───── ТЕКСТОВЫЙ БЛОК
А уж коли речь зайдет о людях, обративших свой бесценный Дар на службу Церкви и людям Божиим – это разговор особый. Здесь, в их служении – сердечное упование и воплощение веры невидимой, духовной в плоть земную, видимую, осязаемую и слышимую телесно. И если их Дар подлинен – то телесное становится духовным, а духовное телесным, и происходит чудо… Телесными очами мы обретаем возможность видеть Бога, ангелов, Силы Небесные, и эти очи нам дают те, кто свою веру претворил через Дар Божий в чудо встречи Творца и твари. Той встречи, ради которой мы рождаемся в этот мир. И поэтому мы так внимательно и трепетно смотрим на их жизнь, созерцаем их творения, от этой жизни неотделимые. Смотрим с благодарностью, и пониманием, что жизнь любого человека неотъемлема от дел им совершенных, а жизнь творца земного отливается в его созданиях, и он живет в них, а они таинственно продолжают жить с ним, даже за пределами видимого бытия этого мира.

 

 

Пимен Максимович Софронов родился 4 сентября 1898 г. в скромной эстонской деревушке с таким же скромным, и как бы говорящим, названием Тихотка – Тихеда[1] в семье староверов-беспоповцев федосеевского согласия, бежавших на окраину Российской империи. На этой земле русские староверы обосновались еще с начала XVIII в. Устроились они на этой земле необычным для этих мест образом, выстраивая свои дома в длинные километровые деревни-улицы. Вдоль западного побережья Чудского озера расположились деревни Касепя, Тихеда, Кюкита и Рая, образовав сплошную 8-ми километровую полосу длинных деревень, тянущихся до Муствеэ. Занимались староверы крестьянским трудом, рыбачили и молились, свято и неизменно стараясь хранить отеческую веру и культуру, все то, что связывало с навсегда утраченным Отечеством. Тихотка того времени состояла всего из одной улицы, длиной около километра, с домами по двум сторонам. Но была там кирпичная школа и, конечно, моленная – центр духовной жизни.[2]

В роду Софроновых были и молитвенники – наставники, и изографы, свято хранившие приемы и, самое главное, традицию православной иконописи. Отец Пимена, Максим Михайлович Сафронов владел хорошим наделом земли, занимался огородничеством, извозом и рыболовством. Мать – Пелагея Ивановна, урожденная Козлова, была дочерью рыбака с о. Пиирисаар, настоящая трудовая русская семья. В семье Пимена Максимовича было еще пять сестер, был и брат Владимир. Когда Пимену исполнилось всего четыре года, отец умер. Со временем в семье заметили интерес и способность мальчика к рисованию. Поэтому, когда он подрос и стал ходить в школу, и закончил всего три класса начальной школы, и уже в 12 лет мать, заметив в нем склонность и интерес к искусству, отдала его в учение – научиться иконописи. Иконописная школа находилась при моленной в соседней деревне Раюши (Rajaküla). Основателем и ее главой в Причудье был Гавриил Ефимович Фролов[3], прибывший вместе с братом Титом по приглашению родственника Софроновых Я.П. Софронова в конце 1880-х из латгальской Режицы.[4] У этого поистине дивного наставника в иконописании юный ученик постигал не только азы древнего искусства, но и учился духовной строгости и подвижничеству. Гавриил Ефимович за свою жизнь, отданную вере и духовному искусству, заслужил не только известность, но и широкое почитание. Любовь к нему и уважение самых разных людей были столь велики, что проститься с ним на его похоронах 2 октября 1930 г. собралось до 2,5 тысяч человек.
──────────
───── ДАННЫЕ НАБОРА
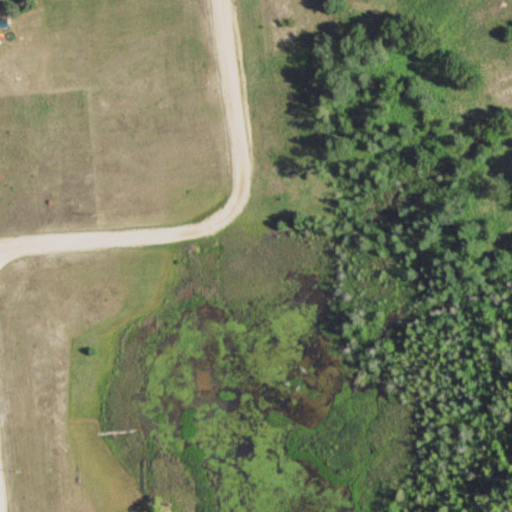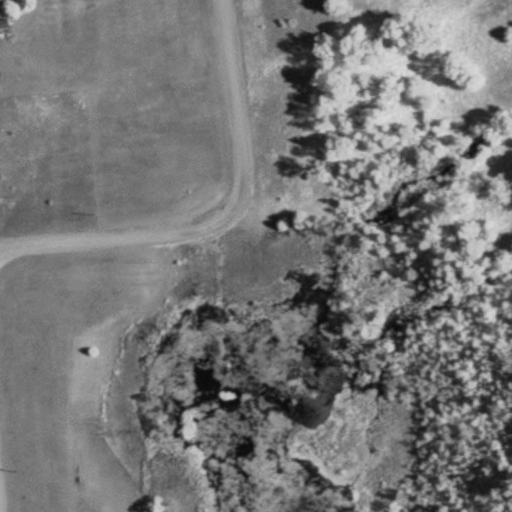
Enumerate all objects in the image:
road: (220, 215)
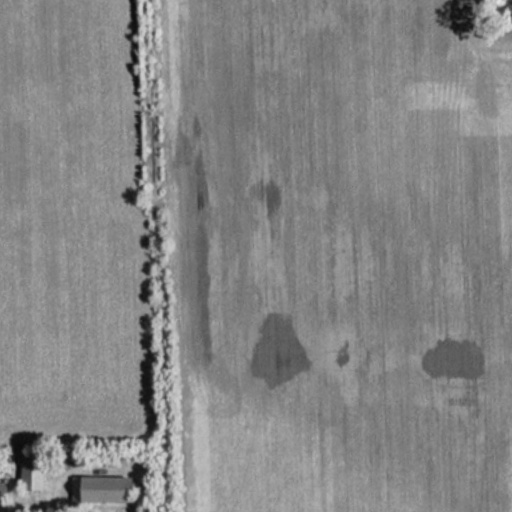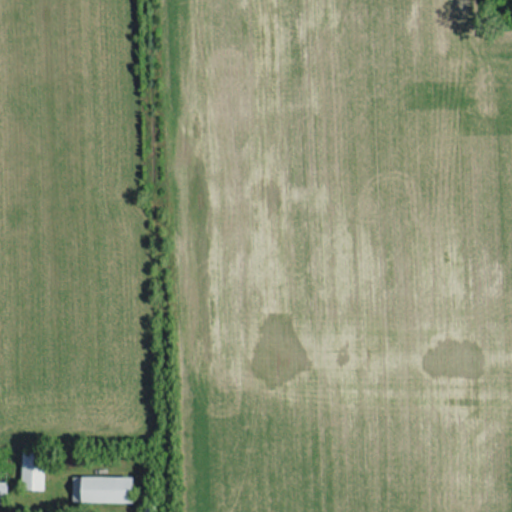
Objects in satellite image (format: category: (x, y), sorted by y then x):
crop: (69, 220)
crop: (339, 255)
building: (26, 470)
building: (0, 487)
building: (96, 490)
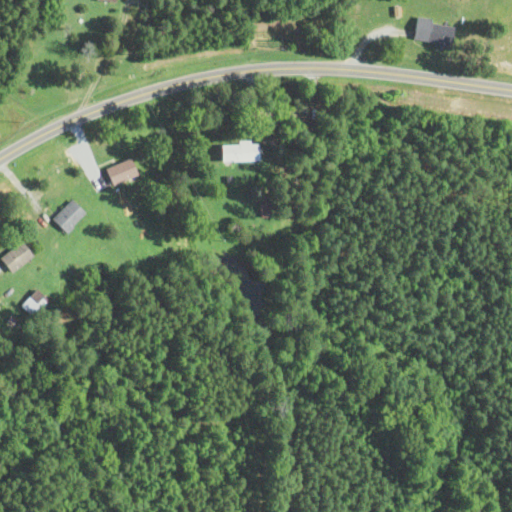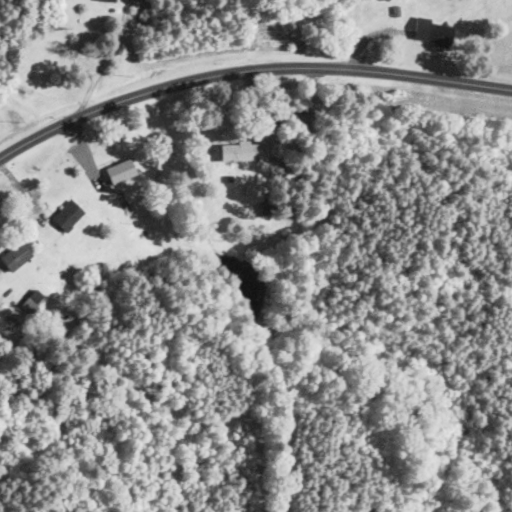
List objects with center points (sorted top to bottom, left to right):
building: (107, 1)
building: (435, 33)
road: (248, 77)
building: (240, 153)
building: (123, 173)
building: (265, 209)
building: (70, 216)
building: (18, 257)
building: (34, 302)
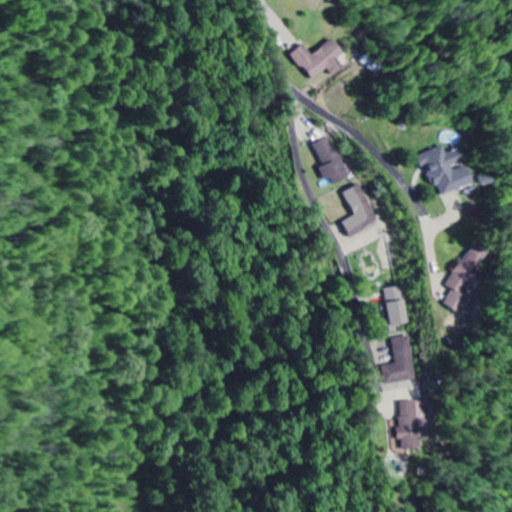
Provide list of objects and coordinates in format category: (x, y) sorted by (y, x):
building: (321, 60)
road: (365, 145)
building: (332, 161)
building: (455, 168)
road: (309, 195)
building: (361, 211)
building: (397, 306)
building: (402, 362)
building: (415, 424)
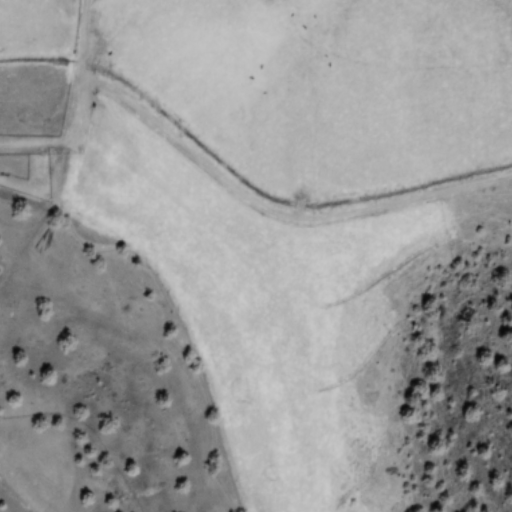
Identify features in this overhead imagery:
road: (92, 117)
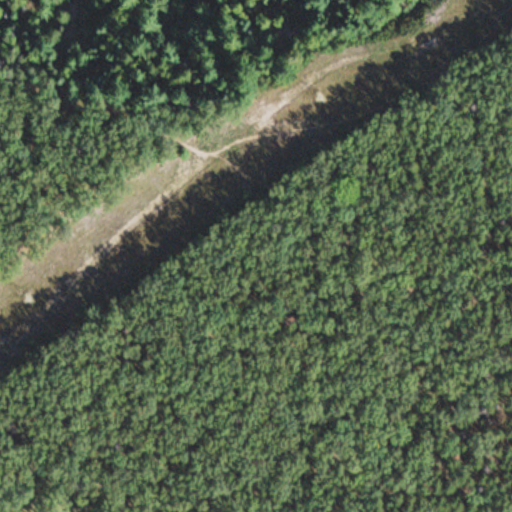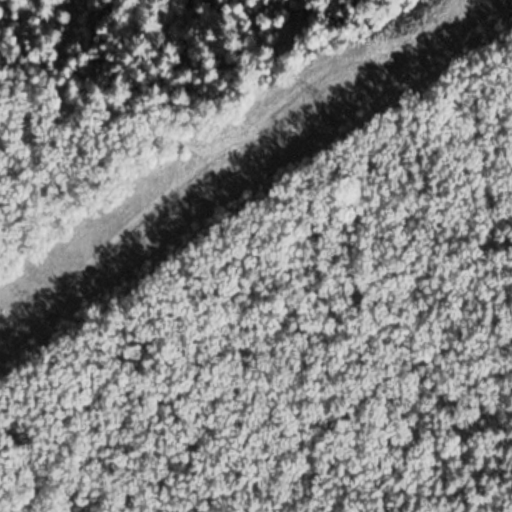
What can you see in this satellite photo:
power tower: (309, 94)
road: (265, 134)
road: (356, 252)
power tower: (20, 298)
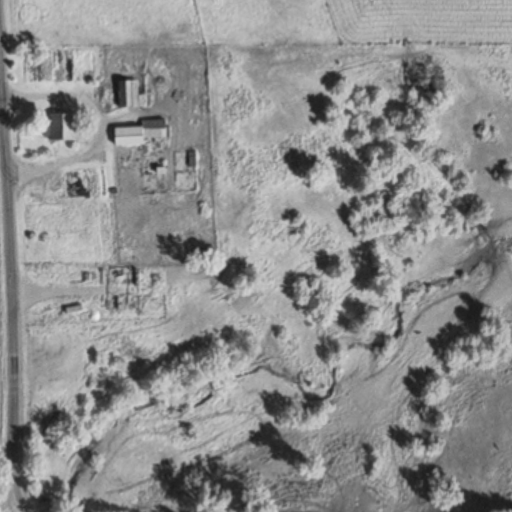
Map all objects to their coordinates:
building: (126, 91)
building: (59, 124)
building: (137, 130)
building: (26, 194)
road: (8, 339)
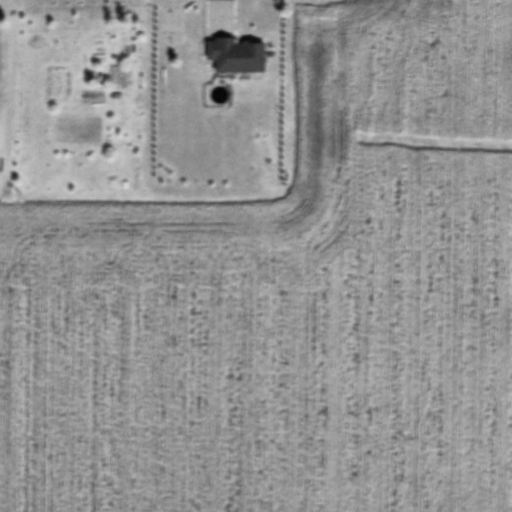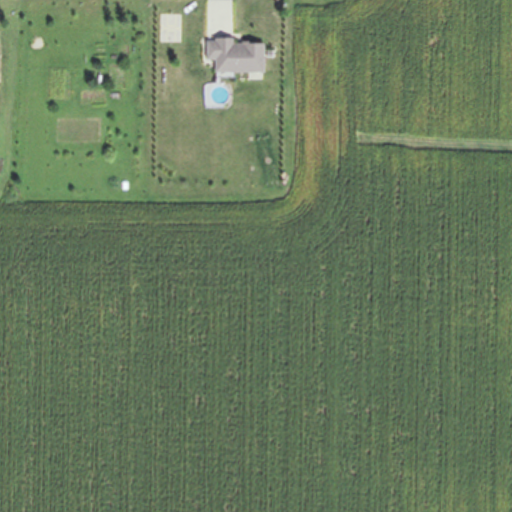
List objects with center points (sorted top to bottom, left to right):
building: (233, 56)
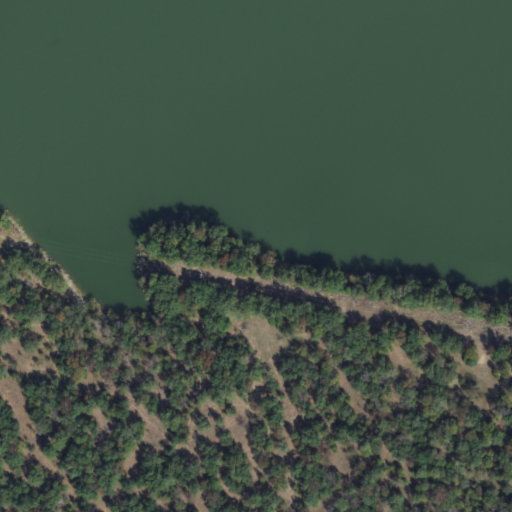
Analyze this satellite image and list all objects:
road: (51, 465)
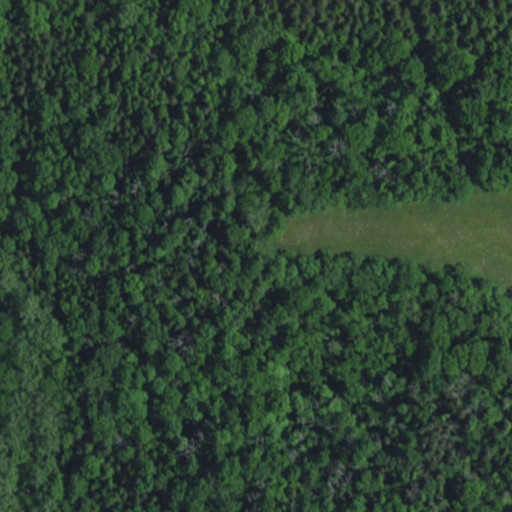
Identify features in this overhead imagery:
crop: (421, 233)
──────────
» **ЗАДАНИЕ A**
Назовите деревни, которые, по тексту о Пимене Софронове, образовали сплошную полосу вдоль западного побережья Чудского озера.
» **ЗАДАНИЕ B**
Пожалуйста, допишите продолжение текста о Пимене Софронове, начав сразу после его последнего предложения.

» **ОТВЕТ A**
Касепя, Тихеда, Кюкита, Рая.

» **ОТВЕТ B**
Г.Е. Фролов (1854-1930)— первый учитель П.М. Софронова.

Здесь в этой духовной школе, рядом с учителем-изографом и жизненным наставником, духовно и творчески возрастал и мужал Пимен Максимович. Гаврила Ефимович был без преувеличения замечательным делателем и хранителем культуры старообрядчества. И как бы не относиться к староверию, невозможно отрицать тот колоссальный вклад в сохранение древних церковных и культурных традиций Святой Руси, который несли и до последнего времени приумножали его лучшие представители.

Безусловной заслугой Г.Е. Фролова было воссоздание старинной и подлинно русской христианской культуры, корнями уходящими в самую седую древность Святой Руси. Как ни покажется нам странным, среда эта оказалась необычайно творчески питательной. В атмосфере культуры старообрядческой расцветало не только церковное искусство, но и светское. Задумаемся между делом, почему старообрядцы, крайние ригористы во всем, что касалось чистоты веры, строгости обычаев, оказывались в роли наиболее активных и успешных покровителей современной светской культуры, собирателями, знатоками и меценатами? С благодарностью называя имена Саввы Мамонтова, Павла Третьякова, Саввы Морозова, Константина Станиславского-Алексеева, да и многих других деятелей русской культуры начала ХХ века, Серебряного века русской культуры, вспомним, что большинство из них были выходцами из старообрядческой среды. В чем же причина такой обращенности и открытости к современному им культурному процессу? Откуда такая широта взгляда, и при этом безупречный вкус? Возможно, что исчерпывающий ответ найти сразу не удастся. Но упрекнуть их в христианском антикультурализме, подобному древнему тертуллиановскому, точно нельзя. И здесь высвечивается еще один и не последний парадокс русского исторического православия – устремленности к острому переживанию и духовному видению эстетики окружающего мира, пониманию его как единого сакрального пространства, открытого к творческому преображению и соучастию.

Доныне неисследованными остаются роль и значение старообрядческих центров иконописная для сохранения для православных потомков подлинного лика византийской иконы – того «умозрения в красках», которое стало в двадцатом веке символом Православия на инославном Западе. Но это значение совершенно неоспоримо и еще ждет своих энтузиастов-исследователей.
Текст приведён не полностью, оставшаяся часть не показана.